Reworking Reebok

CANTON, Mass. – The images that sell Reebok sneakers these days are edgy.

One ad depicts the devil. Another has fingerprints on what appears to be a police booking form, as rapper 50 Cent advises buyers to “take advantage of today because tomorrow is not promised.”

A controversial television ad last year had 50 Cent, a former drug dealer who has rapped about being shot nine times, counting aloud the bullets that were fired at him. The rapper laughs and then looks into the camera as a voiceover asks, “Who do you plan to massacre next?” The ad was withdrawn in Great Britain.

Reebok’s “I am what I am” campaign is a significant shift for the sneaker brand that first gained traction pitching subtly styled, lightweight shoes to American women who embraced the aerobics phenomenon of the 1980s.

These days, there’s more money in selling to teenage males – a reality not lost on Adidas-Salomon AG, which completed a $3.8 billion buyout of Reebok International Ltd. Jan. 31 and plans to keep the Reebok brand name alive. Reebok’s profits rose more than 20 percent in 2003 and 2004, and were up 37 percent through the first nine months of 2005.

Adidas must now decide whether to stick with a marketing campaign that has yielded short-term sales gains among younger consumers.
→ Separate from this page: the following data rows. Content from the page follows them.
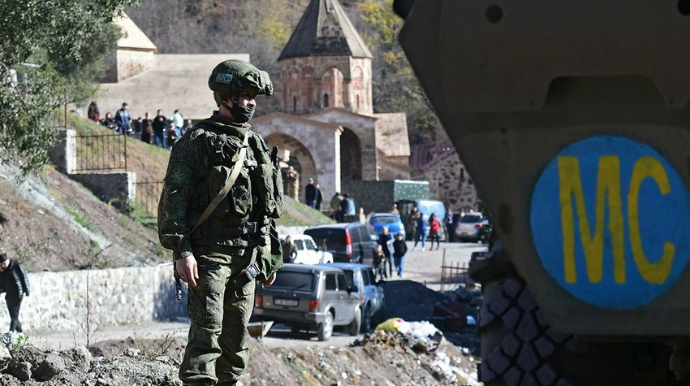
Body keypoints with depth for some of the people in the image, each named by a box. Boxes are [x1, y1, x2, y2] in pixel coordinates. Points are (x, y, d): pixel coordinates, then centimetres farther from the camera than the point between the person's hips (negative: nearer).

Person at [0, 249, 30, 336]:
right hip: (9, 294, 7)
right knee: (12, 314, 9)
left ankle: (12, 330, -23)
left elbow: (24, 276, -7)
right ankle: (19, 330, 20)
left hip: (18, 293, -7)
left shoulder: (16, 265, -9)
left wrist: (26, 290, -10)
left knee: (15, 313, -14)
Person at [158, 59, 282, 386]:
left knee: (237, 337, 9)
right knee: (207, 331, -13)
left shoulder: (256, 145, 18)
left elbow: (270, 206, 23)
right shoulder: (197, 141, -4)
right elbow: (173, 197, -10)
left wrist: (271, 257, 19)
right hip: (209, 253, -7)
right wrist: (181, 251, -19)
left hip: (247, 257, 7)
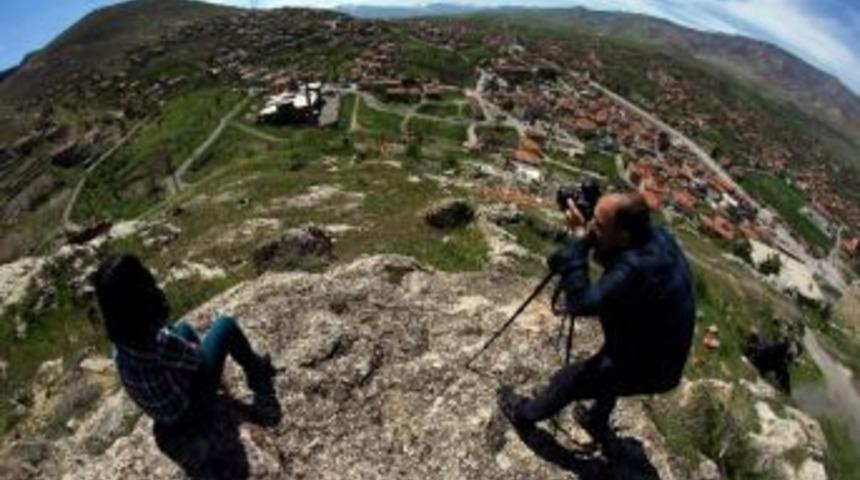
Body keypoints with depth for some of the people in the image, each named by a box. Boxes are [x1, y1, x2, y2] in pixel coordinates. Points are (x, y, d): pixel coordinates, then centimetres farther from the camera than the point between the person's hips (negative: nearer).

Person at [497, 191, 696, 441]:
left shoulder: (636, 269, -38)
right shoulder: (656, 236, -11)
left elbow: (580, 303, -32)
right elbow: (609, 254, 7)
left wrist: (580, 241, -30)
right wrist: (586, 238, -12)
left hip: (647, 368, -8)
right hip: (659, 354, 8)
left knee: (568, 379, 9)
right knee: (607, 363, 33)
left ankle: (524, 413, 36)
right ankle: (598, 423, 55)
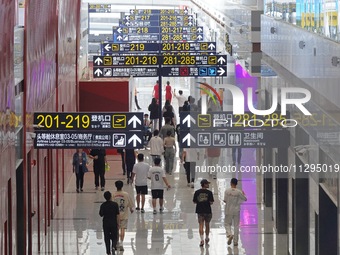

But the campaign is angering activists – although it has spurred no boycotts – and industry analysts say it risks alienating customers who prize sneaker performance over fashion.

“Promotion and marketing footwear, or any clothing, is not, and must not be, a moneymaking tool referencing gun violence, drugs or gangs,” said Liz Bishop-Goldsmith, president of Rosedale, N.Y.-based Mothers Against Guns.

Reebok, which has also featured rapper Jay-Z, has gone further than market leader Nike Inc. and other rivals in embracing hip-hop culture and youth-oriented entertainment alongside athletics.

As the aerobics craze cooled, the brand expanded into basketball, football and other sports, and signed endorsers including edgy basketball star Allen Iverson. Reebok’s hip-hop foray began in 2002 with the street-inspired “RbK” line, and in November the company announced it would begin producing Reebok-branded TV programs for a new Comcast Corp. on-demand hip-hop channel.

Reebok’s chief marketing officer, Dennis Baldwin, said market research conducted after a late 1990s sales downturn revealed Reebok needed to retrench in response to the changing youth market.

“They weren’t distinguishing between athletes and entertainers, and other things that were influencing youth culture,” Baldwin said in an interview at Reebok’s headquarters in Canton, 20 miles south of Boston. “So when we looked at the market, we said, ‘Yeah, Allen Iverson is incredibly influential, but so is Jay-Z.’”

Reebok’s “I am what I am” ads celebrate individual empowerment and overcoming adversity, Baldwin said. Alongside the bad-boy ads are some softer spots, including ads with actresses Lucy Liu and Christina Ricci.

Other Reebok endorsers have less than squeaky clean pasts that might scare away other companies. 50 Cent, whose real name is Curtis Jackson, and Jay-Z have made no secret of their drug-dealing pasts or difficult upbringings. Jay-Z used his real name, Shawn Carter, for a signature line of Reeboks known as “The S. Carter Collection,” which preceded 50 Cent’s “G-Unit” line.

The Congress of Racial Equality, a civil rights group, says Reebok promotes negative messages about black men.

“50 Cent was a drug dealer and proud of it,” CORE spokesman Niger Innis said. “The fact that corporations are going to reward that kind of behavior is an outrage.”